Epileptic spasms (pronunciation: /ɛpɪˈlɛptɪk ˈspazəmz/), also known as infantile spasms, are a type of seizure that occurs in an epilepsy syndrome of infancy and childhood known as West Syndrome. The spasms are an uncommon-to-rare event that occurs in one of every 2,000-4,000 live births.

Etymology

The term "epileptic spasms" is derived from the Greek word "epilēpsía" meaning "seizure" and the Latin word "spasmus" meaning "spasm".

Description

Epileptic spasms are characterized by a sudden flexion, extension, or mixed flexion-extension of predominantly proximal and truncal muscles. The spasms tend to occur upon awakening or after feeding, and often occur in clusters. Each spasm typically lasts less than 10 seconds, and the entire cluster usually lasts no longer than 20 minutes.

Causes

The causes of epileptic spasms are often unknown, but can include brain malformations, genetic disorders, neurocutaneous syndromes, metabolic disorders, and hypoxic-ischemic encephalopathy.

◆ RAW DATA
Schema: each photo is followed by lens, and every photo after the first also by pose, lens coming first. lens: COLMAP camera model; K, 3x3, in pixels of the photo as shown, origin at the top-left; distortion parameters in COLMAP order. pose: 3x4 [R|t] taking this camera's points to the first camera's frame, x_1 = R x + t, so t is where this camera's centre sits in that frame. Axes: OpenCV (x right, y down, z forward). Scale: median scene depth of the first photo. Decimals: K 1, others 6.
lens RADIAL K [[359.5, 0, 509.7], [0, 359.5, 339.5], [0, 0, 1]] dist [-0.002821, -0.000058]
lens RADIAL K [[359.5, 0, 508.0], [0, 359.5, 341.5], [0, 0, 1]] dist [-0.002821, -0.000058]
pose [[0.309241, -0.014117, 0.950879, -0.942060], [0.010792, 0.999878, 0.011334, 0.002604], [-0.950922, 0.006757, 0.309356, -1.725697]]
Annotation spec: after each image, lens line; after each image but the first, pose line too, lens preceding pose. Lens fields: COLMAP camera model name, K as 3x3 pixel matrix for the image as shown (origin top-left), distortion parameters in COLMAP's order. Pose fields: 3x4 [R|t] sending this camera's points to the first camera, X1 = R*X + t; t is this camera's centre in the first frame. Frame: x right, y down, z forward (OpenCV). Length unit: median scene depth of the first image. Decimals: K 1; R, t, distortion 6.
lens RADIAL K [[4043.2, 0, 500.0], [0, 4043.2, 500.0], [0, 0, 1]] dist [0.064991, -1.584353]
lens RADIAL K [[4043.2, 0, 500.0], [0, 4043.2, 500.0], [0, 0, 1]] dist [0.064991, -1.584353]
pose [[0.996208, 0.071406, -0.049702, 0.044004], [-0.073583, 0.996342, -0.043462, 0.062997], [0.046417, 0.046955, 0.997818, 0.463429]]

◆ TASK ITEM A
In the passage on epileptic spasms, how long does each spasm typically last?
◆ TASK ITEM B
Repeat the passage on epileptic spasms word for word, from "Epileptic spasms (pronunciation: /ɛpɪˈlɛptɪk" up to and including "2,000-4,000 live births.".
◆ TASK ITEM C
Write what comes next in the passage on epileptic spasms, starting after its last sentence.
The lines have no connection to the passage on epileptic spasms.

◆ FINAL ANSWER A
Each spasm typically lasts less than 10 seconds.

◆ FINAL ANSWER B
Epileptic spasms (pronunciation: /ɛpɪˈlɛptɪk ˈspazəmz/), also known as infantile spasms, are a type of seizure that occurs in an epilepsy syndrome of infancy and childhood known as West Syndrome. The spasms are an uncommon-to-rare event that occurs in one of every 2,000-4,000 live births.

◆ FINAL ANSWER C
Diagnosis

Diagnosis of epileptic spasms involves a detailed medical history, physical and neurological examination, and electroencephalogram (EEG). The EEG typically shows a pattern known as hypsarrhythmia, which is characterized by a chaotic, high-amplitude, irregular pattern of brain waves.

Treatment

Treatment options for epileptic spasms include antiepileptic drugs, corticosteroids, and in some cases, surgery. The choice of treatment depends on the underlying cause of the spasms, the child's age, and the child's overall health.

Prognosis

The prognosis for children with epileptic spasms varies. Some children may experience a reduction in seizures with treatment, while others may continue to have seizures despite treatment. The long-term outlook also depends on the underlying cause of the spasms.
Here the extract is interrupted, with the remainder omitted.